For context, I moved into this house in January. It's an eight month house sit for the parents of one of my best friends. It's coming to and end quite soon.
I remember the very first evening I was here. Getting undressed and ready for bed and suddenly seeing my naked body lit up in front of the mirror in the yellowy light of the ceiling lamp.
I remember at the time, I froze momentarily then slightly recoiled. Feeling totally exposed even in my own private company.
I wasn't used to seeing my own body in its 'wholeness' and it caught me by surprise.
That in itself fascinated me. The fact that I'm so used to seeing parts of myself. Fragments at a time. Abstract. In small mirrors in the bedroom or in the bathroom, or when looking down as myself, a distorted world view.
Yet I’d so rarely had the chance to appreciate my full form.
Looking at photos of our whole selves is different, we're posed and poised. Viewed rom a distance on a small on a screen. Clothed.
But here I was. Full on, full out. Unprepared and unposed in all my naked glory, standing opposite myself. Looking myself in the eye. There was no hiding even though that urge rose within me.
The next evening when it happened again. I noticed my resistance. I noticed the surprise. I noticed the feelings of uncertainty and unfamiliarity with my own body. Unfamiliar with the body I'm so used to, the body that I have lived in for 36 years, yet I just never really 'see'.
In all its completeness.
So I got curious. I started turning around in front of the mirror. Looking at myself from as many angles as possible. The light changing and creating pattern and shape rippling over me. Twisting, tensing, flexing, looking at the curves, the folds and muscle tone and observing the wonder of the musculoskeletal system that makes the human form.
It became quite a fun game. Creating a sense of familiarity and connection with myself, and in doing so a sense of compassion. And slowly but surely a deeper sense of self love.
Not that I'd ever really hated my body, not at all. I simply hadn't ever really appreciated it because I'd never seen it, not really, not like this. I’d been so disconnected from my wholeness. I had no idea what I was missing.
But every single night and every single morning as I got undressed, I had the chance to observe my body in it's naked glory. Those moments became such a celebration. A private moment of connection and respect.

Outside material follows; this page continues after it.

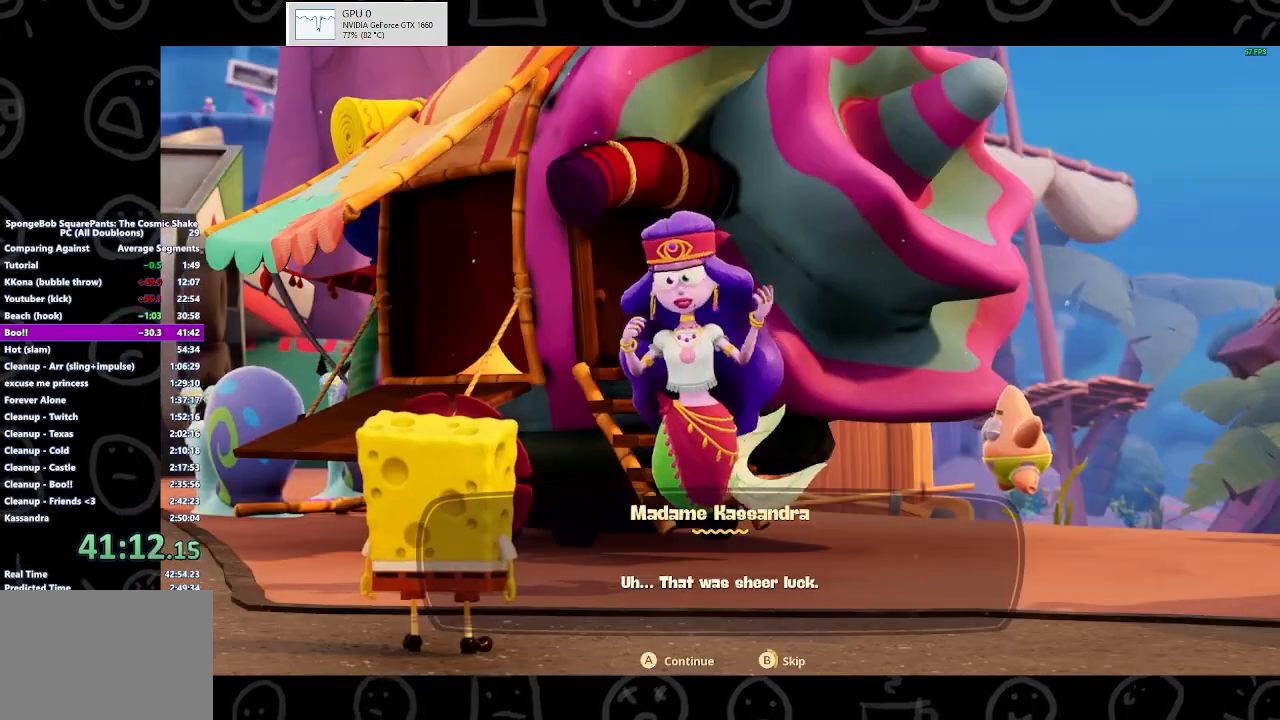
{"buttons": [], "left_stick": "up", "right_stick": "center", "events": [[467, "B", "up"]]}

As the days and the weeks and months passed during my time in this house, I learned to celebrate the glory, the fullness and the completeness of my body in a way I'd never previously had an opportunity to, in a way that I'd never even seen as necessary.

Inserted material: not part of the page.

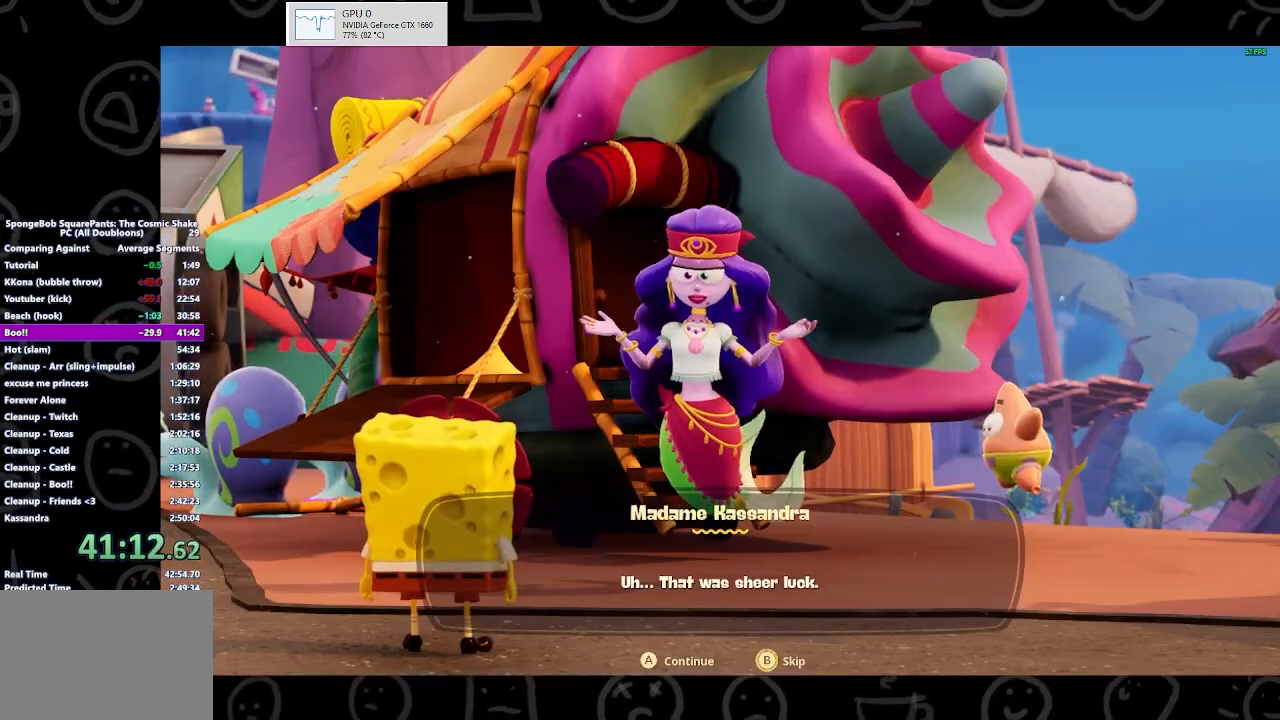
{"buttons": ["B"], "left_stick": "up", "right_stick": "center", "events": [[133, "B", "down"]]}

I can honesty say it has been a beautiful journey.
So, this morning, when I woke up and sat on the edge of my bed, I suddenly had the spontaneous urge to grab my phone and take a photo. Not for likes, but to record this moment. Record how I feel to be in acceptance and celebration, in fascination and curiosity and at one with my body.

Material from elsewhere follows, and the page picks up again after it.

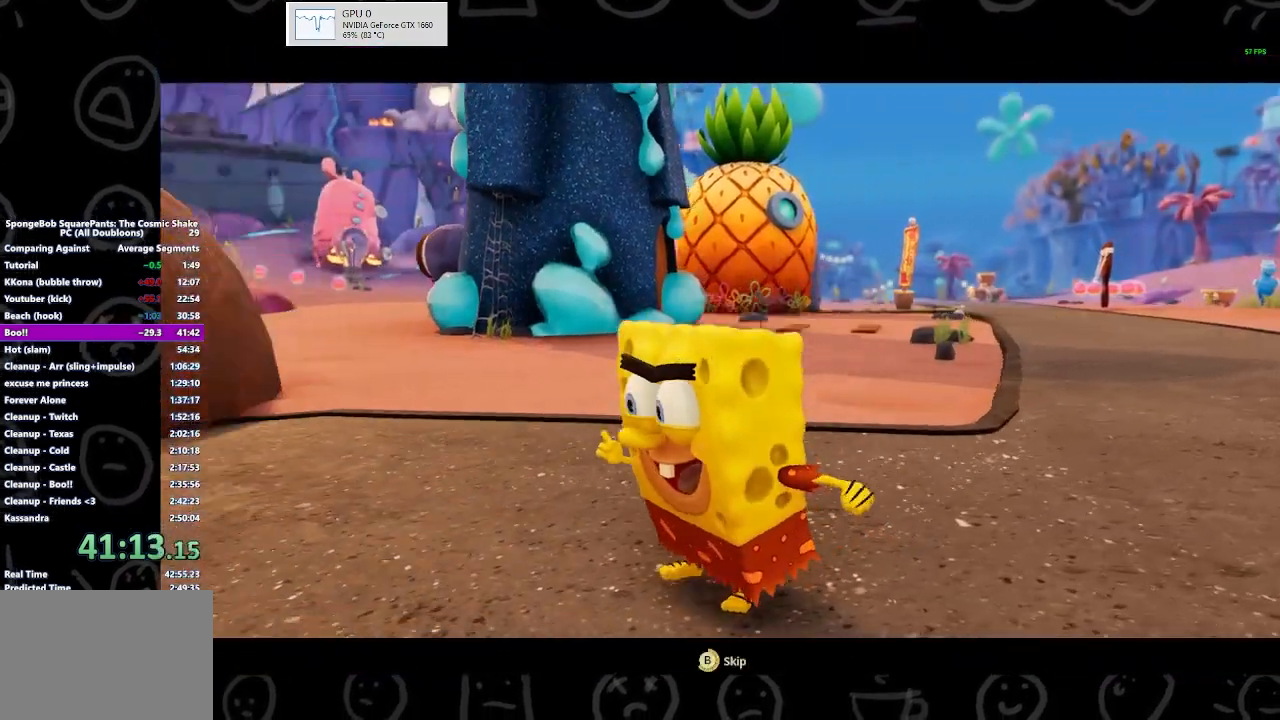
{"buttons": ["B"], "left_stick": "up", "right_stick": "center", "events": [[400, "B", "up"], [500, "B", "down"]]}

This beautiful, powerful body.
As I shot this photo, I had literally just woken up seconds before. My hair isn't brushed. I have an old T shirt and knickers on. Nothing else. I have bruises on my knees where I fell over. The bed isn't made. The room isn't particularly tidy.
But none of that matters.
Because this isn't for likes. This isn't an ego trip.
This is showing up as me in the moment. The spontaneous, raw, vulnerable, unfiltered beauty of me.
A celebration and a call to love in seeing ourselves. Fully.
Because I want you to see yourself. Fully.
I want you to find a huge mirrored wardrobe of your own and stand naked, to look yourself in the eye and truly see and celebrate the depth and fullness of who you are, because it's glorious. Truly and utterly glorious.
And it might take a while to get comfortable with that. That's ok. Stay with it. Lean into those feelings. Because with repeated exposure and a sense of curiosity, it will come. I promise.
I didn't realise before that I didn't love my body but it's simply because I never truly gave myself a chance to.
I'm giving myself that chance today.